No. G0202 was deleted effective January 1, 2018 per CMS Transmittal R3844CP. Any claim submitted with G0202 for dates of service on or after that date will be denied. Use CPT 77067 for all current bilateral screening mammography claims.
CPT code 77067 replaced G0202 effective January 1, 2018. The two codes describe the same clinical service: bilateral screening mammography including CAD when performed. The crosswalk was direct and one-to-one, with no change in clinical criteria required.
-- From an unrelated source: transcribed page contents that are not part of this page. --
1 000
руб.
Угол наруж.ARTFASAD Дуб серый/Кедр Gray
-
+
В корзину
Medicare requires ICD-10-CM Z12.31 (Encounter for screening mammogram for malignant neoplasm of breast) as the primary diagnosis code for screening mammography claims. Secondary codes such as Z80.3 (family history of breast malignancy) or Z15.01 (genetic susceptibility, e.g. BRCA) may apply depending on documented clinical indication.
CAD is software that assists radiologists in detecting potential abnormalities in mammography images. For Medicare billing purposes, CAD is bundled into both the legacy G0202 and the current CPT 77067: it cannot be billed separately. Some commercial payers continued allowing separate CAD billing during the 2018 transition; practices should verify per-payer rules before reporting CAD as a standalone line item.
No. CPT 77063 (screening digital breast tomosynthesis, bilateral) is an add-on code and must be billed in conjunction with the primary code 77067. Per CMS Transmittal R3844CP, claims for 77063 submitted without 77067 will be denied.